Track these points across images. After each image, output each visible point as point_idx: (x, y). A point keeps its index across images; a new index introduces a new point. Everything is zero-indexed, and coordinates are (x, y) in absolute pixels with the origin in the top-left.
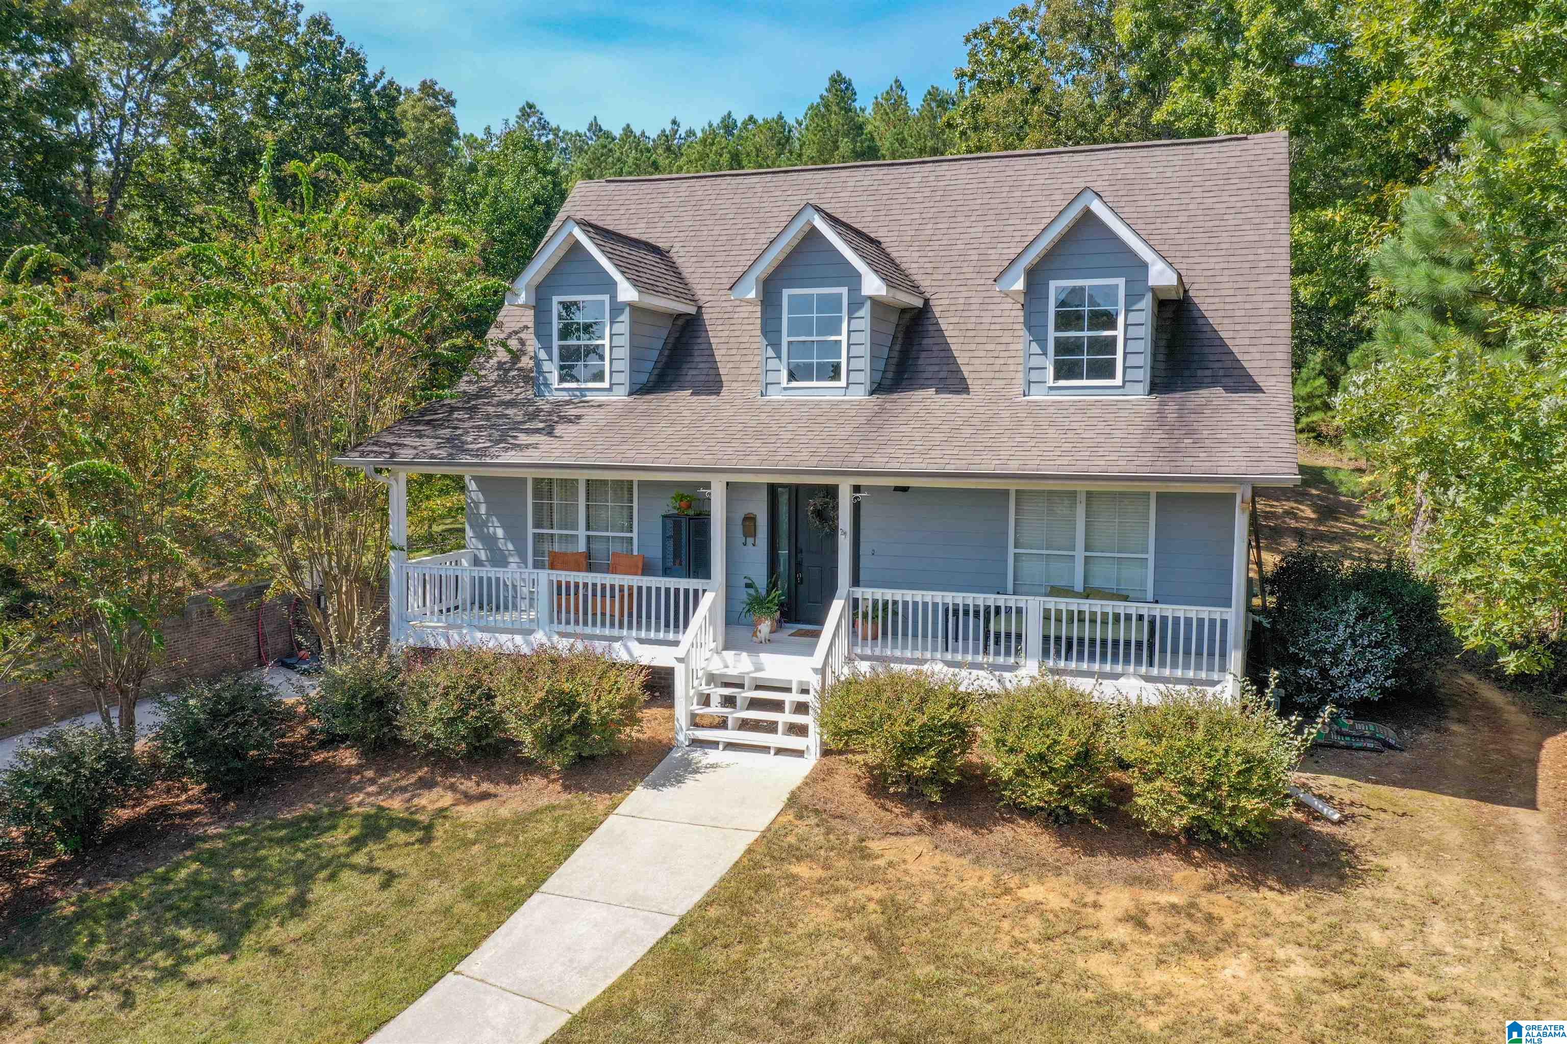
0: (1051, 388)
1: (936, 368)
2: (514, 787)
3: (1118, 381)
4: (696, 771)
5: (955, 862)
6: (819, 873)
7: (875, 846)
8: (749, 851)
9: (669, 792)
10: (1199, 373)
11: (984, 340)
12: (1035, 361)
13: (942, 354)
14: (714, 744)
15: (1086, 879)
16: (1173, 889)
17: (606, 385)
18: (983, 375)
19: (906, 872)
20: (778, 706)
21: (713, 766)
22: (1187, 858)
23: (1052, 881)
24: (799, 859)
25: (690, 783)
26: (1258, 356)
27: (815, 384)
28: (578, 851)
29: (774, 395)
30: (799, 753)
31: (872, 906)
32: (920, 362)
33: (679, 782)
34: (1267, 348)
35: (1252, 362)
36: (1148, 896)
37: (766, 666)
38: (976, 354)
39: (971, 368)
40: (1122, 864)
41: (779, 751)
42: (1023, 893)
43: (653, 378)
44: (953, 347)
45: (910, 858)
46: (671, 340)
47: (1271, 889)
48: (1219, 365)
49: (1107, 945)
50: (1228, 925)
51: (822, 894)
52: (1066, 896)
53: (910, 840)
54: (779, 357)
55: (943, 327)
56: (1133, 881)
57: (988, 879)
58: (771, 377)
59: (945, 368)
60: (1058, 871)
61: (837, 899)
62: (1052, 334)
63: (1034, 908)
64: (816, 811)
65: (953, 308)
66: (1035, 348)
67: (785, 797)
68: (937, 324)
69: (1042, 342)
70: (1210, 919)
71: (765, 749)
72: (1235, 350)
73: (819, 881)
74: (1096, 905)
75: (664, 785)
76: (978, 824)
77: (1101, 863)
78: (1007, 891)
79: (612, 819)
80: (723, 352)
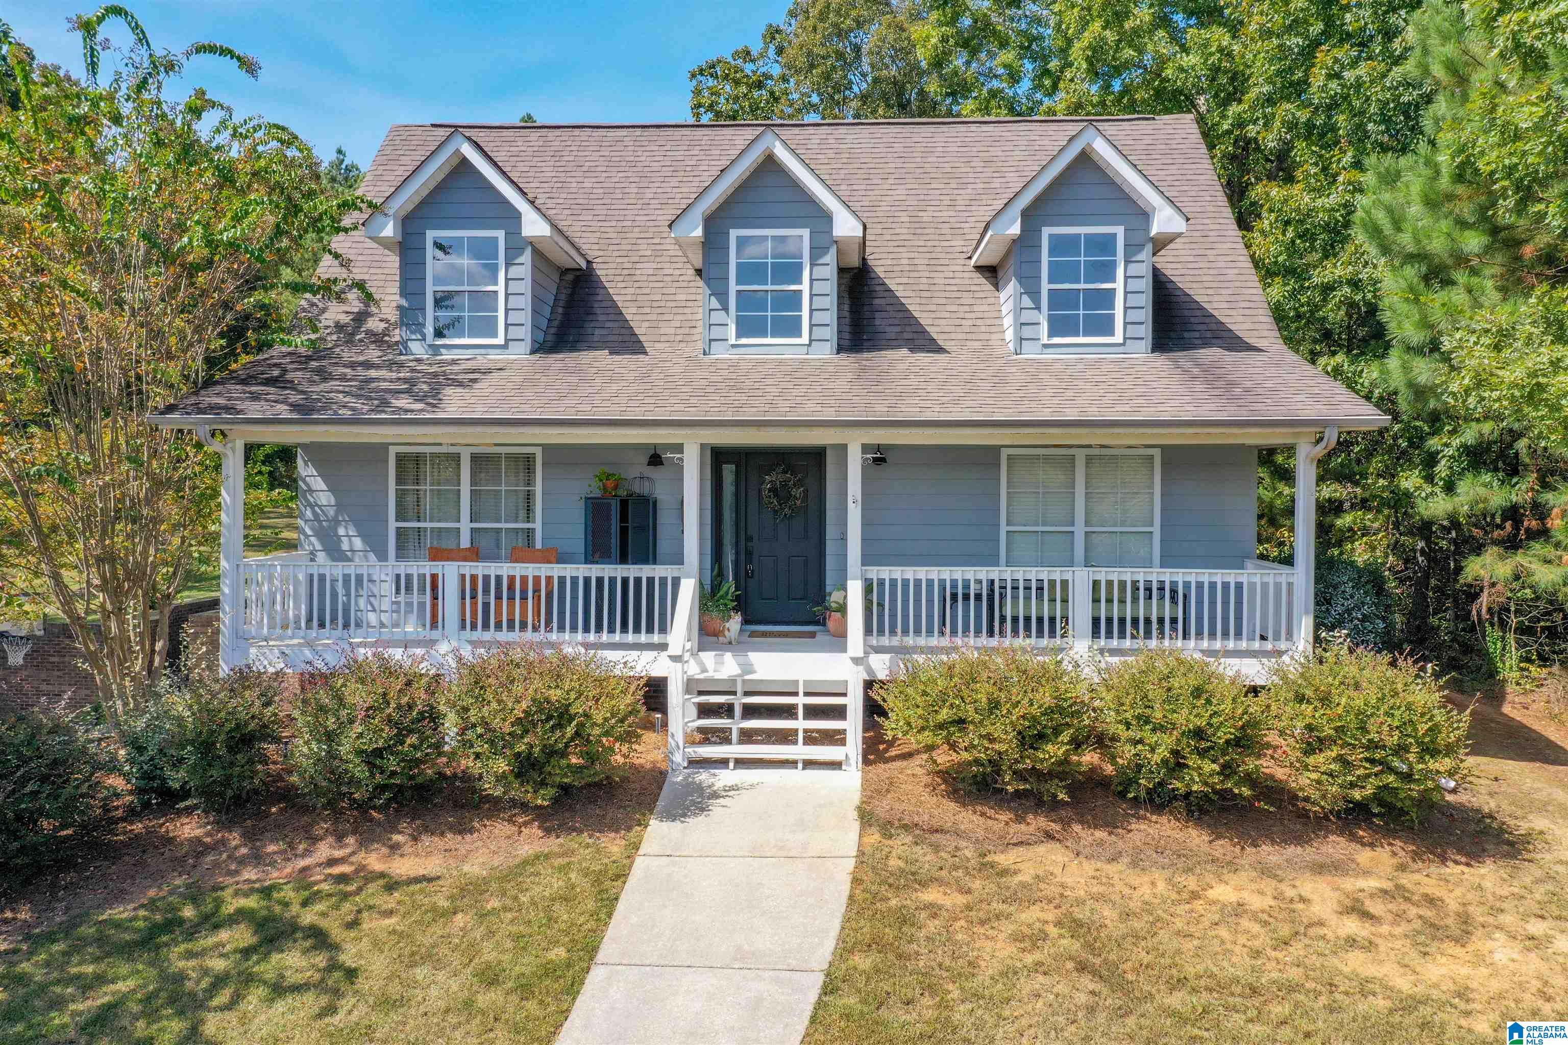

:::

> [WHAT TO PRODUCE] Give all the items again with "top-left" replaced by "upper-left" and everything else unchanged. Leave the pictures out.

> [THE COMPLETED TASK]
Track these points across images. After each image, output each visible point as point_idx: (x, y). A point keeps its index across images; a new index introduces a new point. Everything is zero-indexed, and coordinates are (x, y) in absolute pixels with the origin in the upper-left.
0: (1051, 388)
1: (936, 368)
2: (514, 787)
3: (1118, 381)
4: (696, 771)
5: (955, 862)
6: (819, 873)
7: (875, 846)
8: (749, 851)
9: (669, 792)
10: (1199, 373)
11: (984, 340)
12: (1035, 361)
13: (942, 354)
14: (714, 744)
15: (1086, 879)
16: (1173, 889)
17: (606, 385)
18: (983, 375)
19: (906, 872)
20: (778, 706)
21: (713, 766)
22: (1187, 858)
23: (1052, 881)
24: (799, 859)
25: (690, 783)
26: (1258, 356)
27: (815, 384)
28: (578, 851)
29: (774, 395)
30: (799, 753)
31: (872, 906)
32: (920, 362)
33: (679, 782)
34: (1267, 348)
35: (1252, 362)
36: (1148, 896)
37: (766, 666)
38: (976, 354)
39: (971, 368)
40: (1122, 864)
41: (779, 751)
42: (1023, 893)
43: (653, 378)
44: (953, 347)
45: (910, 858)
46: (671, 340)
47: (1271, 889)
48: (1219, 365)
49: (1107, 945)
50: (1228, 925)
51: (822, 894)
52: (1066, 896)
53: (910, 840)
54: (779, 357)
55: (943, 327)
56: (1133, 881)
57: (988, 879)
58: (771, 377)
59: (945, 368)
60: (1058, 871)
61: (837, 899)
62: (1052, 334)
63: (1034, 908)
64: (816, 811)
65: (953, 308)
66: (1035, 348)
67: (785, 797)
68: (937, 324)
69: (1042, 342)
70: (1210, 919)
71: (765, 749)
72: (1235, 350)
73: (819, 881)
74: (1096, 905)
75: (664, 785)
76: (978, 824)
77: (1101, 863)
78: (1007, 891)
79: (612, 819)
80: (723, 352)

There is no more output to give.